The Number 3 engine’s separation path carried it into the Number 4 nacelle. The geometry of both nacelle positions made this cascade almost certain in a Number 3 separation event. The aircraft’s design had not specifically considered the consequence of a Number 3 fuse pin failure in terms of the damage trajectory of the separating nacelle.

 

System Interaction Breakdown

1. Corrosion-Initiated Fatigue Not Detectable by Existing Inspection

The failure mechanism was sub-surface and grew below the inspection threshold until fracture.

2. Cascade Separation — Two Engines Lost From One Failure

The Number 3 separation geometry caused the Number 4 separation. The design had not protected against this cascade.

3. Hydraulic Loss From Combined Separation

The combined separation severed hydraulic lines sufficient to make the aircraft uncontrollable.

 

Significance in Aviation Risk

1. Emergency AD for Fluorescent Penetrant Inspection

An Emergency Airworthiness Directive was issued mandating fluorescent penetrant inspection of 747 pylon midspar fuse pins across the global fleet — a method capable of detecting surface-breaking fatigue cracks that visual inspection would miss.

2. Corrosion Prevention and Control Programme

The accident drove enhanced corrosion prevention and control programme requirements for pylon and wing attachment structures.

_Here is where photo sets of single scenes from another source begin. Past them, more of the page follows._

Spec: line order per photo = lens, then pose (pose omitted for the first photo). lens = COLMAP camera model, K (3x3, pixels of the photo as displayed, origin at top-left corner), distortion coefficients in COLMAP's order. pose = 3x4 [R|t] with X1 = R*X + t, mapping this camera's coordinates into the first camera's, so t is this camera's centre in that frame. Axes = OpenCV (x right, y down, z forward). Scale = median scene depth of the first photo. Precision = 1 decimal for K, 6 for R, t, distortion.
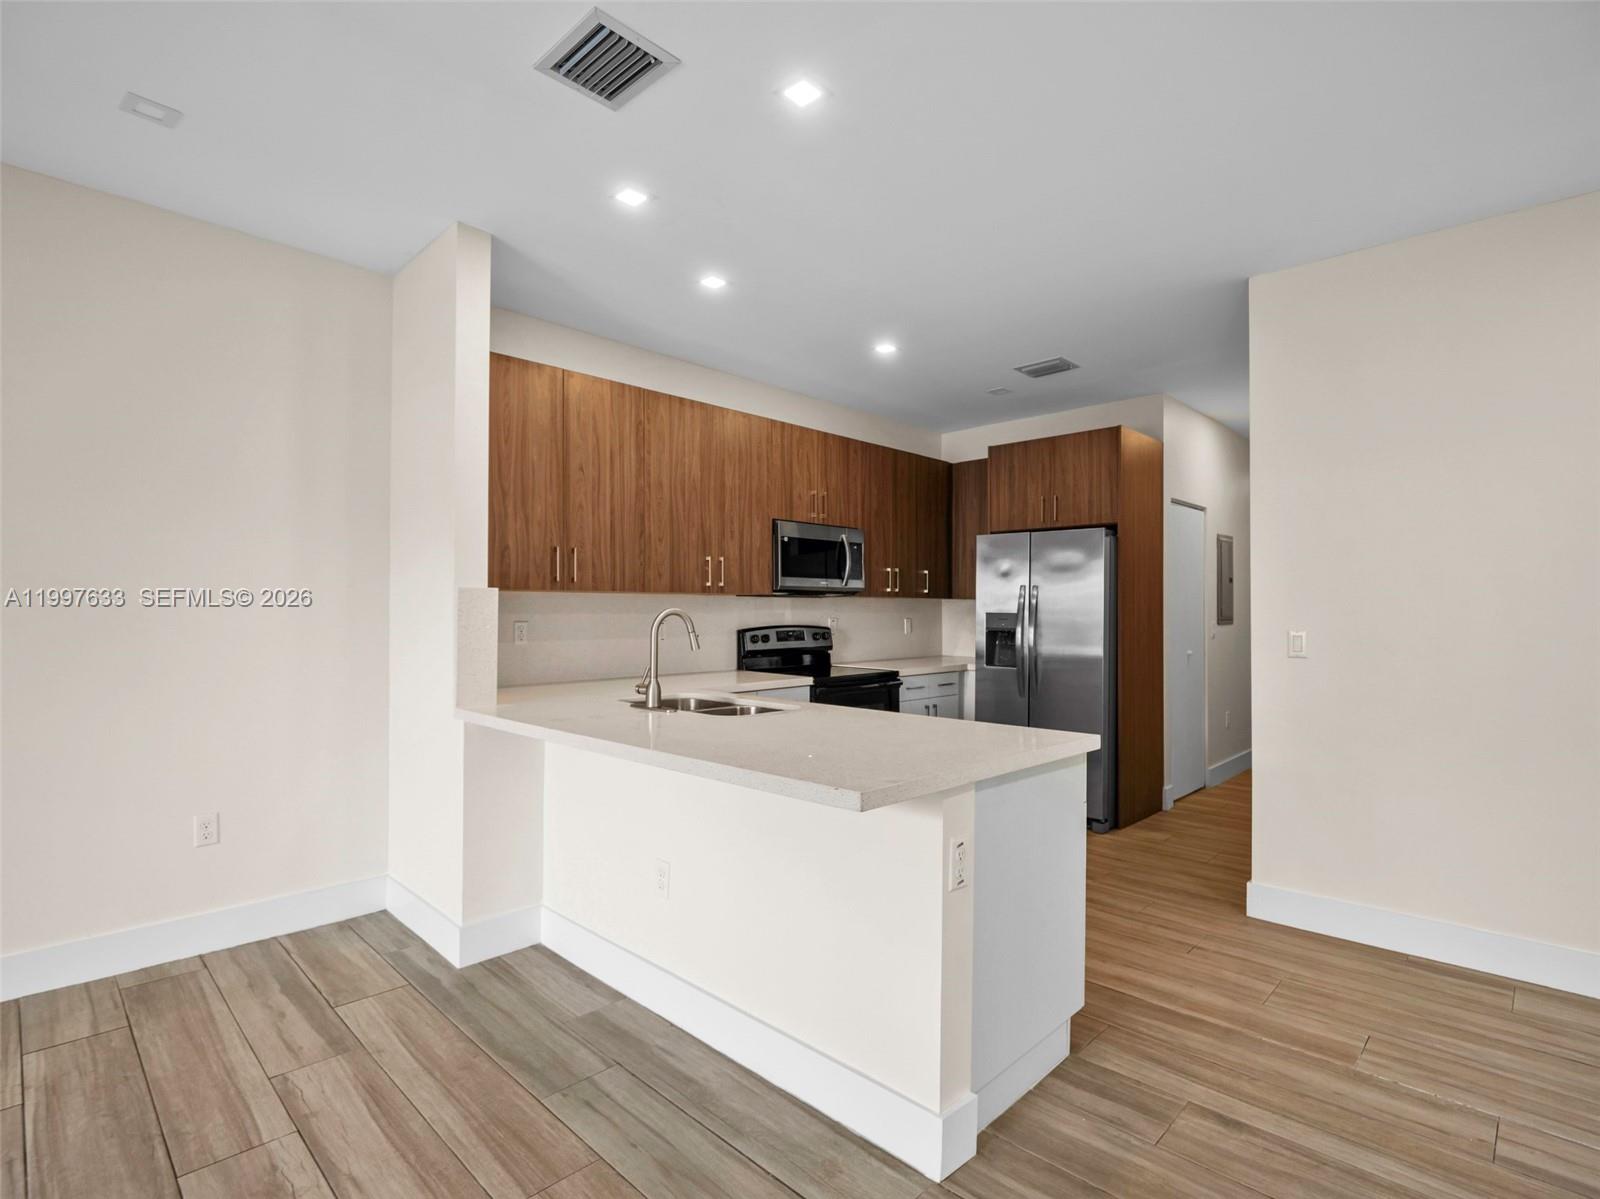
lens RADIAL K [[782.7, 0, 719.7], [0, 782.7, 602.0], [0, 0, 1]] dist [-0.016145, -0.001009]
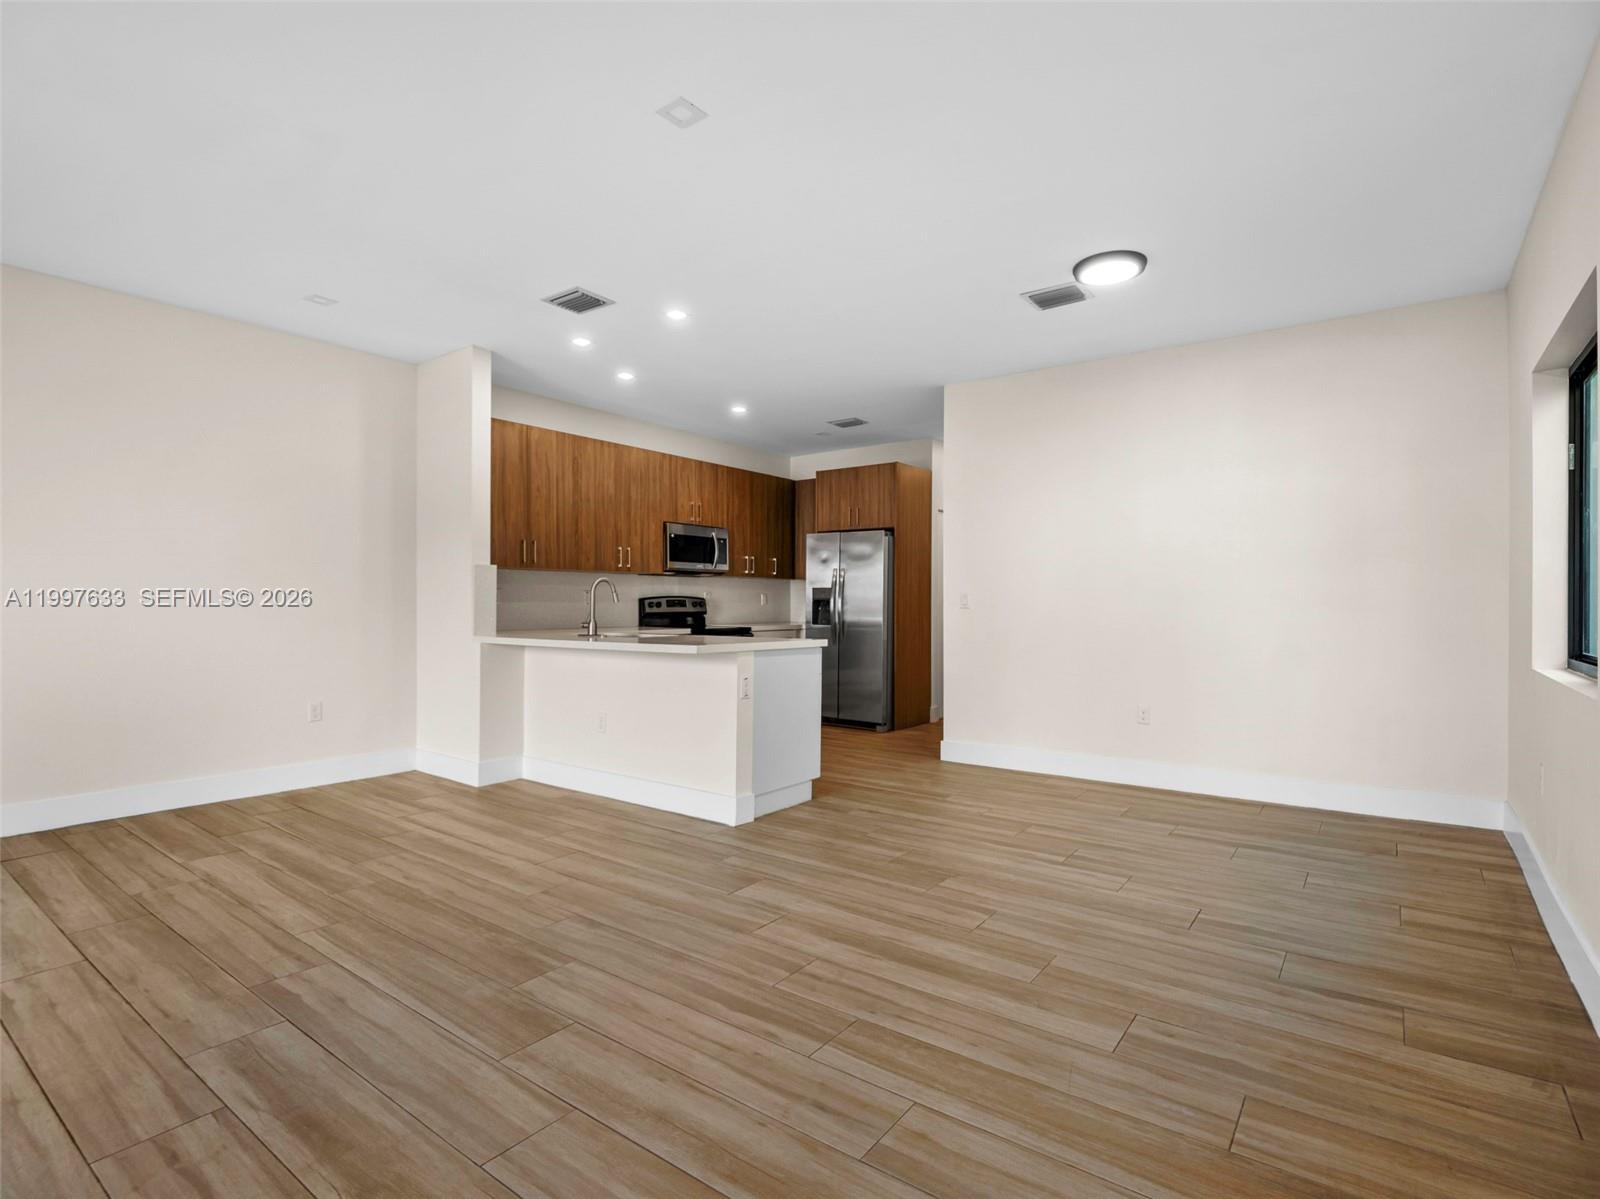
lens RADIAL K [[765.1, 0, 709.2], [0, 765.1, 598.0], [0, 0, 1]] dist [-0.016490, -0.000283]
pose [[0.992631, 0.000018, 0.121174, -0.019631], [-0.000896, 0.999974, 0.007189, 0.024237], [-0.121171, -0.007245, 0.992605, -0.404346]]
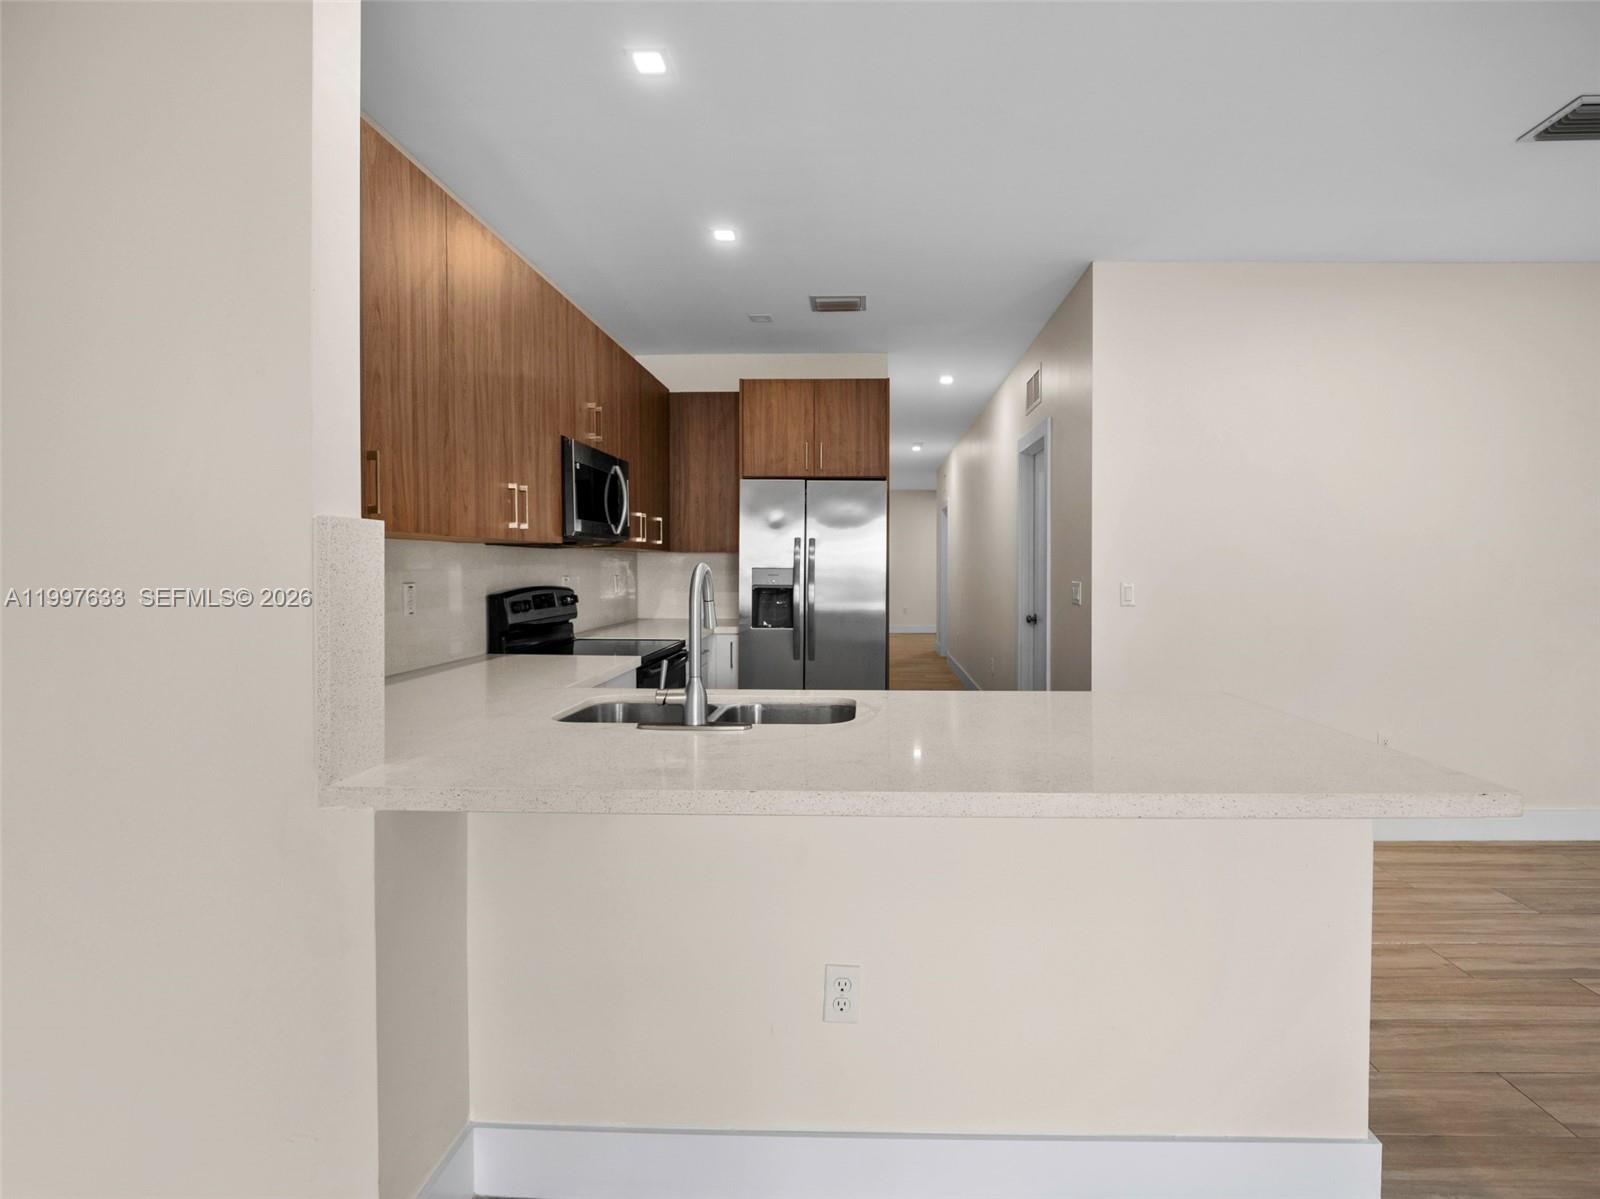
lens RADIAL K [[843.0, 0, 864.0], [0, 843.0, 579.4], [0, 0, 1]] dist [-0.002161, -0.001184]
pose [[0.697354, -0.014180, 0.716586, -0.274456], [-0.006352, 0.999643, 0.025964, 0.001213], [-0.716698, -0.022658, 0.697015, 0.263159]]
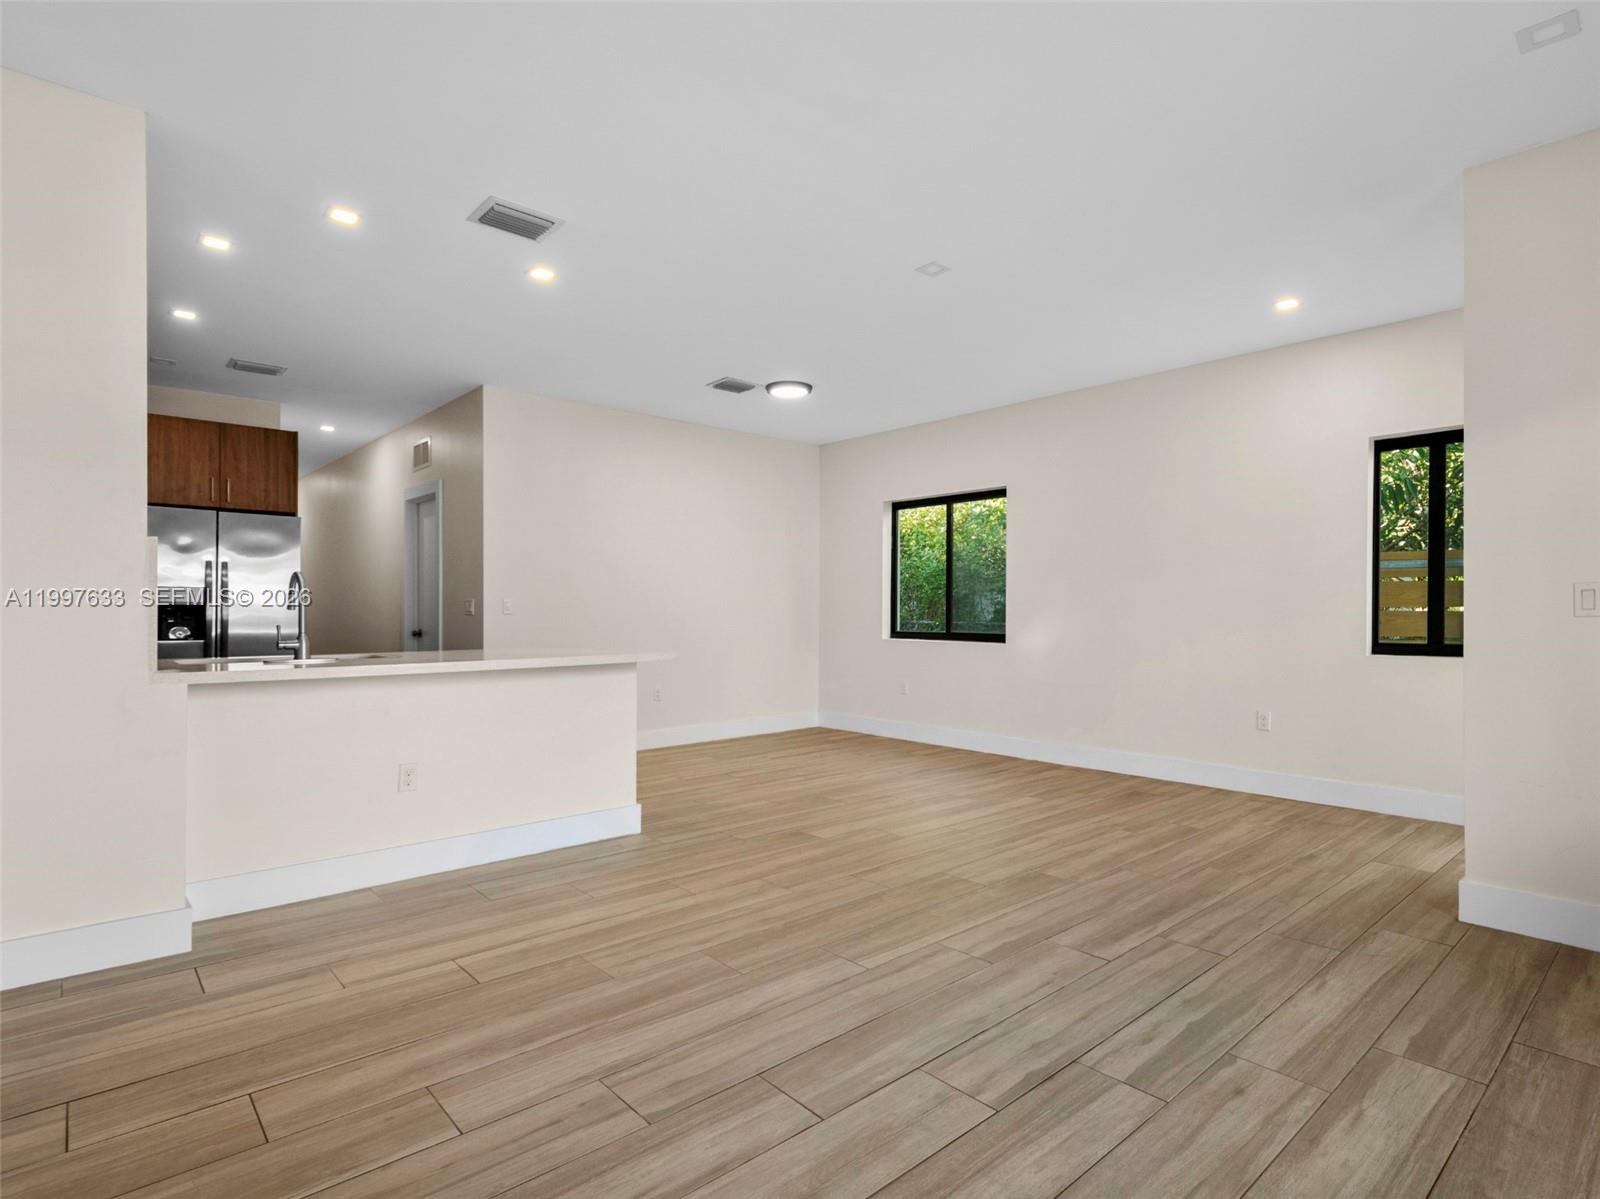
lens RADIAL K [[848.6, 0, 835.6], [0, 848.6, 623.0], [0, 0, 1]] dist [0.000757, -0.000334]
pose [[0.053330, -0.020904, 0.998358, -0.726423], [-0.011355, 0.999704, 0.021539, 0.027841], [-0.998512, -0.012485, 0.053077, 0.104954]]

3. Inspection Interval Reduction

The inspection intervals for fuse pins were significantly reduced, reducing the window in which an undetected crack could grow to critical size.

 

Related Aviation Risk Lab Content

Pillar Pages

Maintenance and Airworthiness: Maintenance And Airworthiness

Systems Engineering: Systems Engineering

Design and Certification: Design And Certification

 

Related Case Studies

Case Study 6: United 232 — Hydraulics, Teamwork: United 232

Case Study 9: Japan Airlines 123 — The Bulkhead: Jal 123

Case Study 30: Lauda Air 004 — The Thrust Reverser: Lauda Air 004

 

Closing Perspective

El Al 1862 killed 43 people because a corrosion pit initiated a fatigue crack in a fuse pin, and the inspection programme could not detect that crack before it reached critical size. The fuse pin was designed to provide controlled separation. The crack subverted that design, producing uncontrolled, unscheduled, catastrophic failure.

The fluorescent penetrant inspection mandate that followed is the direct engineering response — replacing visual inspection with a method capable of detecting the actual failure mechanism. The corrosion prevention programme requirements address the initiation condition.

Together, they close the gap that El Al 1862 exposed: a safety-critical frangible element subject to a failure mode that the inspection programme was blind to.

El Al 1862 is the case that mandated fluorescent penetrant inspection for 747 fuse pins. The visual inspection that missed the crack was not wrong — it was incapable of seeing what it needed to see.